Mixing concrete is grunt work. It doesn’t create something that looks good, or finished, as does hanging drywall, painting, refinishing floors or building bookshelves. But you have to do this task. If you don’t, there’s no foundation for the more satisfying, visible building elements that follow.
Before I heard it from Dave, I had known and seen that anger could be channeled into a constructive response. But Dave’s concrete-mixing metaphor and his use of the word “hate” stuck with me. In life, as when mixing concrete, people need to show some grit and push through unpleasant tasks or life phases.
Americans used to better understand this link between hate, perseverance and getting stuff done. Over the centuries, countless people in the US and abroad have done plenty of very hard work to sustain themselves and their families. In order to do so, they needed to internalize some risk and bring some toughness to bear.

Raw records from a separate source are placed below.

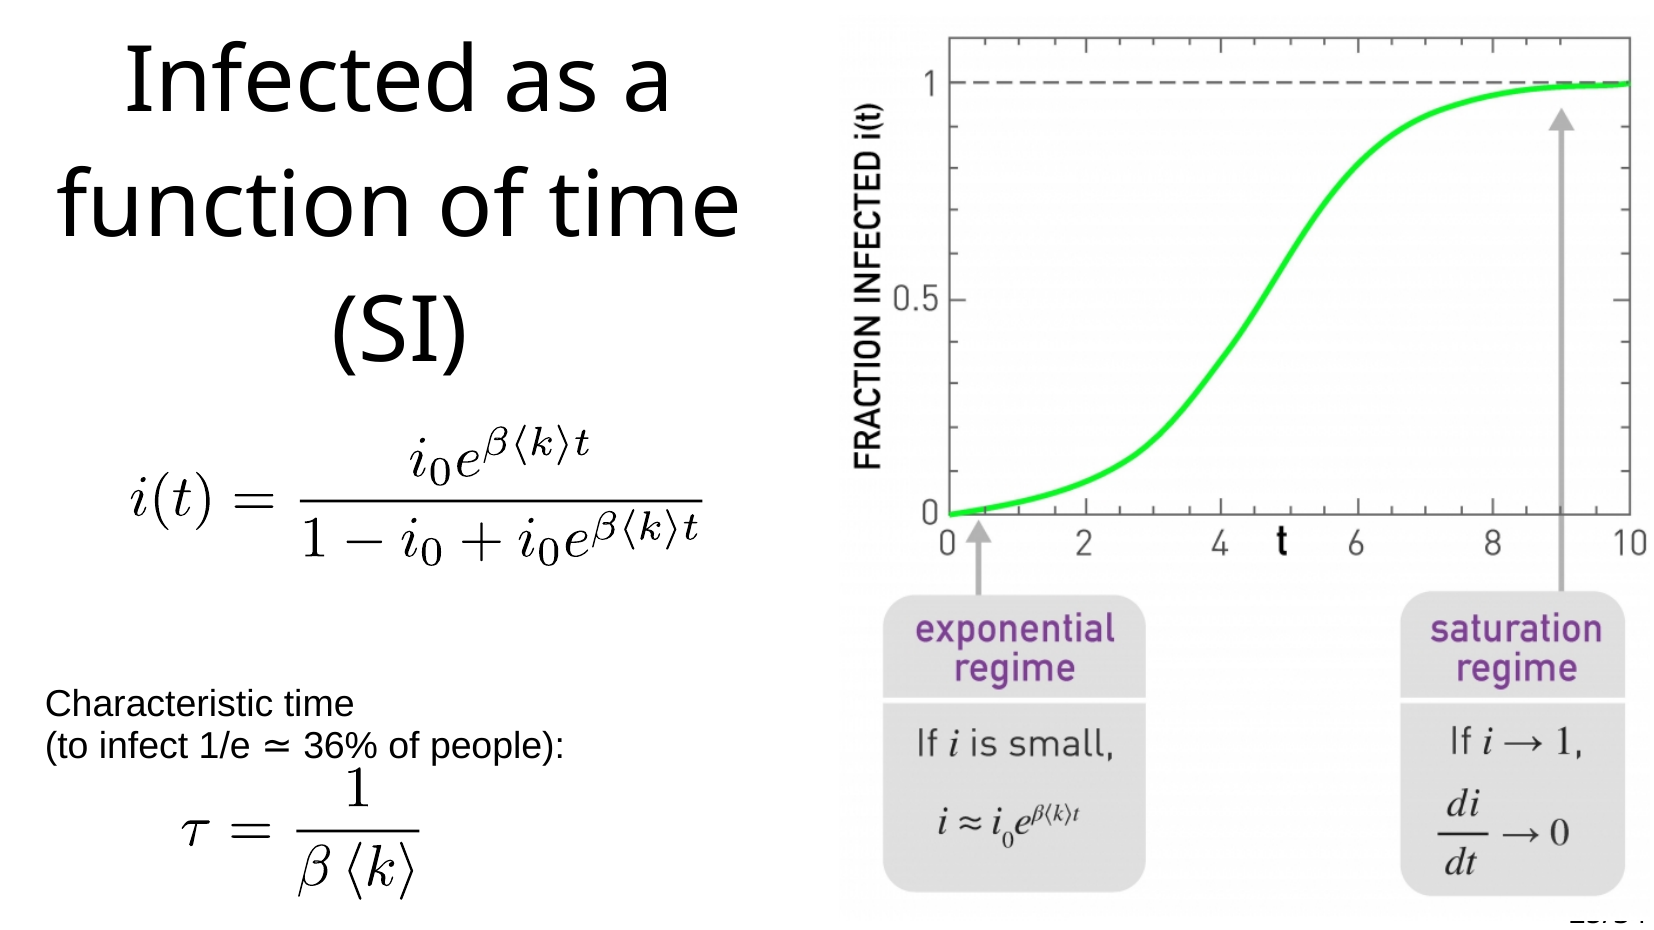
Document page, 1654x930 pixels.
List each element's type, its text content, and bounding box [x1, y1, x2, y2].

title Infected as a function of time (SI) [33, 7, 766, 395]
picture [839, 15, 1650, 921]
text_box Characteristic time (to infect 1/e ≃ 36% of people): [30, 675, 601, 774]
text_box [180, 767, 420, 901]
text_box [129, 424, 703, 566]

For example, my grandfather and countless others of his generation deep-mined coal. Many were killed in mine accidents. Many more, like my grandfather, at 47, died from black lung disease. Other men worked in steel mills. In the first half of the 1900s, 9% of steelworkers died on the job from, e.g., having heavy beams land, or molten steel poured, on them. Similarly, millions have planted, cultivated or harvested crops all day in scorching hot fields. Before those fields were used to grow crops, they needed to be cleared. Imagine cutting thick, massive trees with two-man handsaws all day in very hot summers. Many humans did such work for years, for little or no pay.
Despite being subjected to much greater threats than people were from Coronavirus exposure, coal, steel and agricultural laborers pressed on because they needed income and because everyone needed coal, steel, lumber and food and fiber to build and heat houses, schools and businesses, to eat and wear clothes and to travel. Those who provided these commodities were the original “essential workers.” On balance, far more lives were lengthened and improved—not shortened and worsened—because laborers tolerated serious risk and did exhausting and dangerous work.
In the latter half of the Twentieth Century, workplaces were made safer and hard work was increasingly done by machines and/or outsourced abroad. But as this occurred, many Americans lost their mental toughness and sense of history. As a society, we overshot the safety mark. This was never clearer than during the past three years of Coronamania, during which bizarre, ineffective public safety measures were substituted for sane risk/reward analysis and the general welfare.